With a whole life policy, value accumulates based on the insurance company’s dividend, which is debited to the policy owner’s account. As the value accumulates, the owner can use the cash value to pay premiums, withdraw some of the value, or take a loan against the cash value. As with any loan, the borrower must pay interest. If the borrower fails to pay back the loan, the amount due is deducted from the death benefit.
Traditionally, loans against insurance policies have been attractive given relatively favorable interest rates, as the insurance company can force the surrender of the policy and its cash value in the event the loan isn’t repaid. Today though, with interest rates at rock bottom levels, the 4-8% typically charged on loans against cash value is no longer so attractive. Policyholders can find much more attractive rates by borrowing elsewhere and may be looking for ways to refinance expensive loans.
When a borrower against a policy’s cash value fails to make loan, the interest accrues in the policy, eating away at the cash value. Ultimately, if the loan is not paid it will force the surrender of the policy. While this may get the borrower off the hook for the loan, it can create another problem. The surrender can be fully taxable as a gain, even if the policyholder receives no proceeds from the surrender. How can this frightening scenario transpire? Let’s look at an example.
Say that Fred is the holder of a whole life policy with a death benefit of $1 million and a cash value of $300k. He borrows $200k against the cash value, but shortly thereafter his business runs into trouble and he doesn’t make the payments. Interest continues to accrue, and the amount due rises to $290k. The policy lapses. Fred heaves a sigh of relief; his family may be up the proverbial without a paddle in the sad event of his death, but at least the debt is cleared.
Not so fast, Fred. Let’s say Fred has paid $150k in premiums on the policy. Uncle Sam considers that the basis – any value over that figure is taxable as ordinary income. Fred’s going owe income tax on the difference between the $290k loan value and the basis. That’s $140k that Fred will own income tax on, and the liability could be sizeable.

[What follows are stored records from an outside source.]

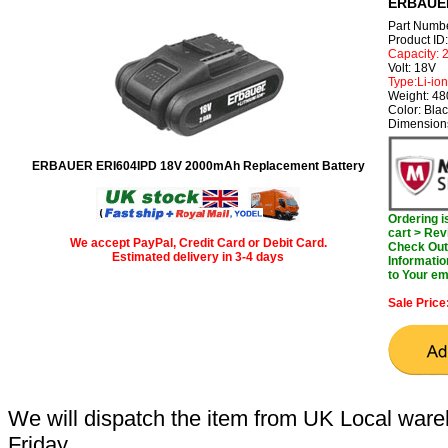
ERBAUER
Part Numb
Product I
Capacity:
Volt: 18V
Type:Li-ion
Weight: 4
Color: Bla
Dimensions
ERBAUER ERI604IPD 18V 2000mAh Replacement Battery
Ordering 
cart > Rev
We accept PayPal, Credit Card or Debit Card.
Check Out 
Estimated delivery in 3-4 days
Informatio
to Your em
Sale Price
We will dispatch the item from UK Local ware
Friday.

Policyholders who find themselves in the soup are naturally keen to avoid Fred’s unfortunate rendezvous with the taxman, and most are loath to leave the families unprotected. Fortunately, sharp minds in the industry have developed some “rescue” strategies for life insurance policies with onerous loans, and these strategies can help policyholders keep their policies in place and their families protected. The wizardry can include some combination of restructuring the dividends and death benefit, partial surrenders, or additional premium payments. But one of the most efficient rescues comes in the form of a tax-free 1035 exchange that transfers the policy’s cash value, along with the loan, into a new, more efficient policy with better terms.
The 1035 replacement is the best option for a policyowner who is unwilling or unable to put additional cash into an existing policy. In some cases, the replacement can be particularly attractive – for example, the policyholder has lost 100 pounds and stopped smoking – the premiums on the new policy could be lower. Other factors can also result in a lower premium; a poor choice might have been made initially, or the risk profile according to actuarial figures and life expectancy projections. The replacement policy may offer more flexibility (for example, a universal life policy rather than a whole life policy) or simply be less expensive.

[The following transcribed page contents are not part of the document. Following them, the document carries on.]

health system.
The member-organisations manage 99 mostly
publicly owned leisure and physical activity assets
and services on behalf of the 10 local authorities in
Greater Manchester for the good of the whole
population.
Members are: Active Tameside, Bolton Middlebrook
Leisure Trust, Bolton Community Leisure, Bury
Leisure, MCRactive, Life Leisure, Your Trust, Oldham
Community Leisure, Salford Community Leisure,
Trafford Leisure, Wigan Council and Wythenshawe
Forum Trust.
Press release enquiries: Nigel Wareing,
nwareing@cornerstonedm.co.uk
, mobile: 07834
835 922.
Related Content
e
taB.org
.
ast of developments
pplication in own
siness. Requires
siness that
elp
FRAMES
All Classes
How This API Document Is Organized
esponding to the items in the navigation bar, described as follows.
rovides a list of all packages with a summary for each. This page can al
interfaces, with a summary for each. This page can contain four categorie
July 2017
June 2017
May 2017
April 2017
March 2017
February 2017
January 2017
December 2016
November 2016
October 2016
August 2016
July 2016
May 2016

The new policy may also have more attractive loan terms, such as more favorable interest rates. For example, the rate could be the prevailing interest rate plus a spread of 50-100 bps., which could be significantly lower than the rate on a policy issued twenty or more years ago.
It’s crucial to note, though, that when the 1035 exchange is made, the new policy must assume the same loan value as the old policy. Otherwise, if a policy with a loan is exchanged for a policy without one, Uncle Sam will consider the transaction a partial liquidation and his bony hand will be in the policyholder’s pocket to collect the income tax due.
While the rescue strategy offers an excellent route out of trouble, it’s still necessary to choose the replacement policy carefully. One important concern is how the cash value will be invested and whether the interest rate paid is reasonable. If the rate turns out to be less than anticipated, as could be the case with an indexed universal life policy, the policyholder could end up in trouble again.
Whether a borrower is having trouble making payments or wants a better interest rate on an existing loan, the 1035 replacement can be an attractive solution, keeping families protected and fending off the predations of the rapacious taxman.